Much to Reed’s distress, a fifth member was forced on the Velvet Underground when Warhol and his offsider the film-maker Paul Morrissey decided Reed didn’t have enough charisma.
The new star of the band was Nico, a gloomy gorgeous German model, 10 years older than Reed, deaf in one ear and utterly tuneless, but in a charismatic way that suited the few of his songs Reed let her warble.
He hated her, until he slept with her, but then he went back to hating her again and drove her from the band, which, meantime, had made its masterpiece with their debut album. Three more followed without Nico and, eventually, without Cale, who Reed turned on too and drove from the band.
Reed was, as Sounes reminds us somewhat relentlessly throughout Notes From the Velvet Underground, a nasty piece of work and the growing conviction of his own genius only made him nastier.
But loads of those rock star buggers are, especially the ones, like Reed, who did their great work early and never quite hit the heights again.
I interviewed a few difficult rock stars over the years, but I never met Lou. He was famous for being unpleasant with interviewers. Once, when foolishly asked by one of them what he regarded as ‘the lowest form of misery’ and he replied, ‘Being interviewed by an English music journalist.’
I wasn’t sorry to have missed him.
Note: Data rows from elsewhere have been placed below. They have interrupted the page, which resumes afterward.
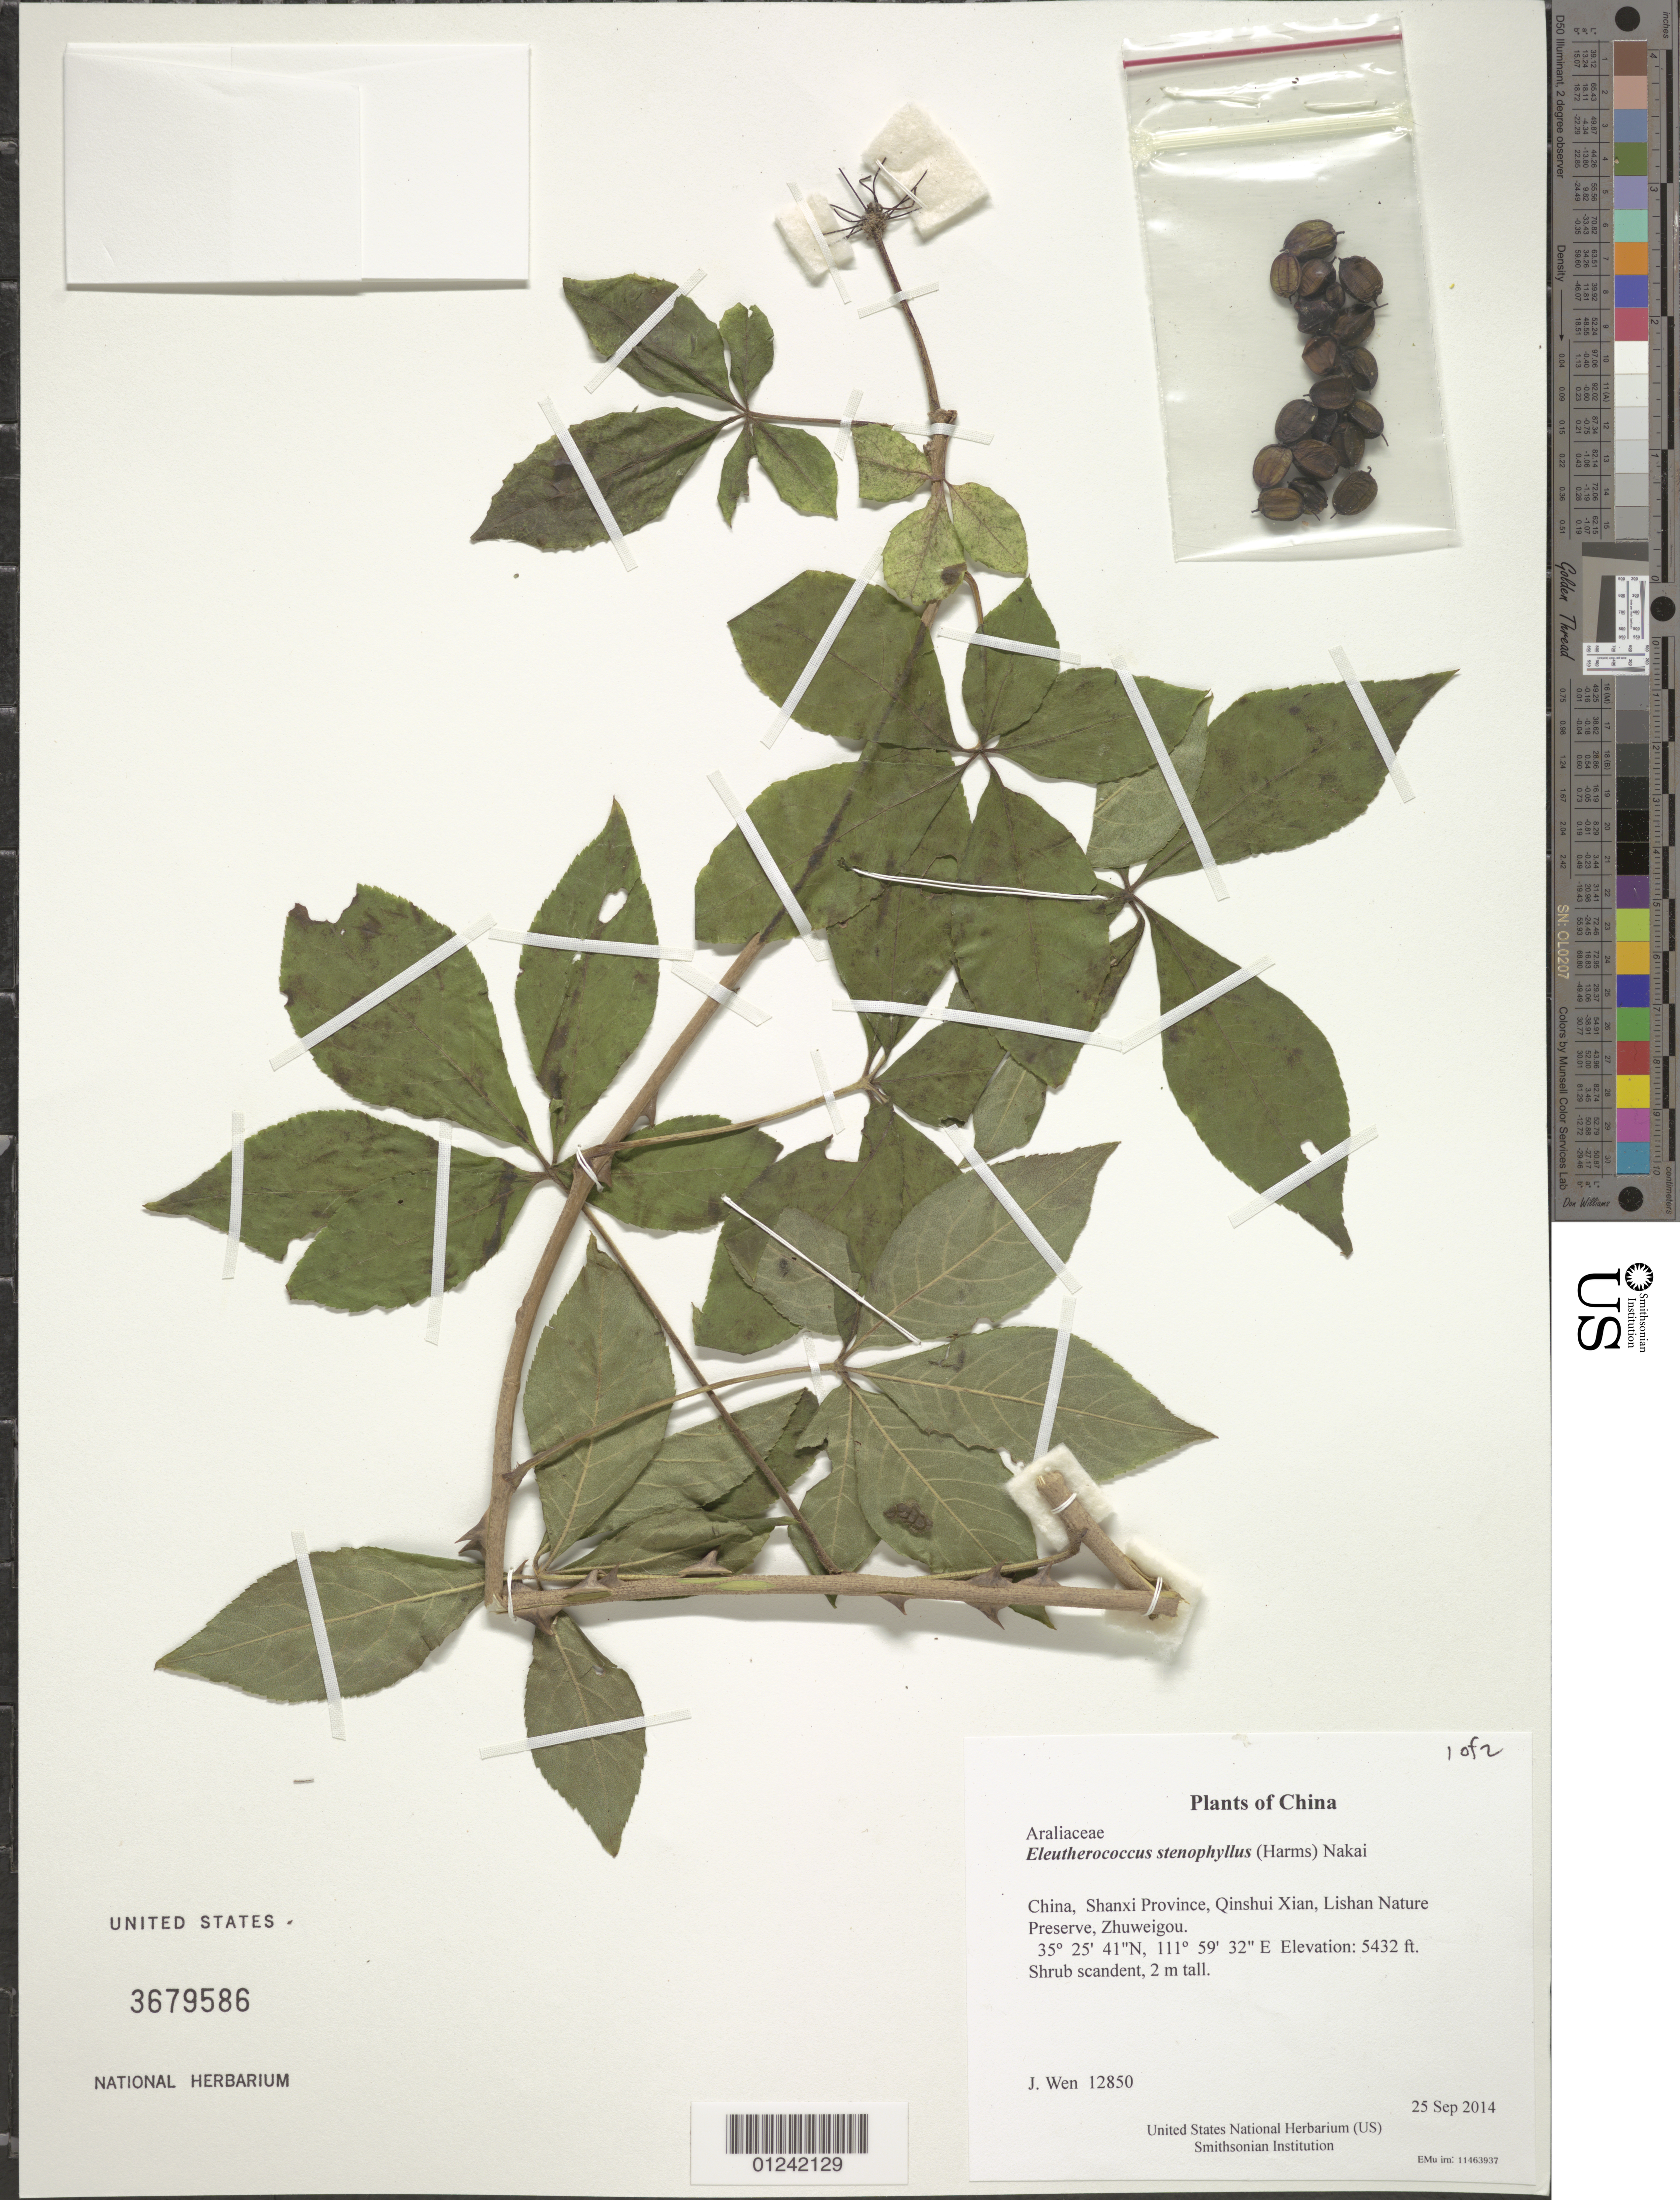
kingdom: Plantae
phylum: Tracheophyta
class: Magnoliopsida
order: Apiales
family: Araliaceae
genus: Eleutherococcus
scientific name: Eleutherococcus stenophyllus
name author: (Harms) Nakai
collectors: J. Wen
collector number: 12850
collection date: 2014-09-25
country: China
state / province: Shanxi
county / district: Qinshui Xian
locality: Lishan Nature Preserve, Zhuweigou.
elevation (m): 1656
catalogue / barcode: US 3679586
I did see him playing once, though. It was during his low years in the mid 70s. He was featured at the mid-afternoon midway mark on the bill of a big rock concert at the Charlton Footie Grounds in London headlined by The Who.
The bright natural light of mid afternoon didn’t much suit Lou, who came on stage looking bad, pale as a vampire, his hair a yellow peroxide stubble save for the swastikas dyed black on each side of his head. During his performance of his most notorious song Heroin he pulled out a needle and did actually appear to shoot up. His performance picked up a little after that, but band, meantime, had turned his songs into characterless hard rock. I’d been quite into him up to that point, but after that I drifted.
Lou himself had been drifting for some time, according to Sounes. Or, as he puts it, ‘So fat that his belly hung over his leather trousers, his pancake makeup slick with sweat, Lou lurched around the stage, stooping now and again to swig from a bottle of Scotch which he kept stashed behind a monitor. Commercial success had been a long time coming, but when it arrived in the summer of 1973 he was unable to cope.’
He turned against everyone who tried to help – including David Bowie who he was jealous of, according to Sounes and his witnesses.
After the groundbreaking records with the Velvet Underground, he went on to make one solo classic album, Transformer, land one big hit (Walk on the Wild Side) and then drift through the rest of his career, occasionally rising to make something remarkable, like the Berlin album, or something remarkably bad (the assaultive Metal Machine Music, the dreadful late-career collaboration with Metallica).
He married, he had no children, he didn’t want the competition. He was, according to Sounes, an abusive man who really didn’t think much of women, to put it mildly.
‘I’m a chauvinist down to my toes,’ he said in an interview in 1979. ‘I think women admire force all the more for not having it… a woman can get turned off if you’re appreciative of her when what she really wants is to be smacked across the mouth.’
But I suppose none of this comes as much of a surprise and Sounes does tell his tale straight and apparently true. He interviewed 140-odd people for the book, including several of the major players, but no one much adores Lou and it shows.
Sounes isn’t quite so good on the music, somehow failing to catch the spark of it. It’s simply a book of the life of the dark star. It’s chunky, well written and chock full of photos – glossies in a clutch and black and whites scattered through the text.
Reading it did make me go back and play the Velvet Underground, but then I’d play them every few months anyway. In the end, it’s the music that counts, not the life.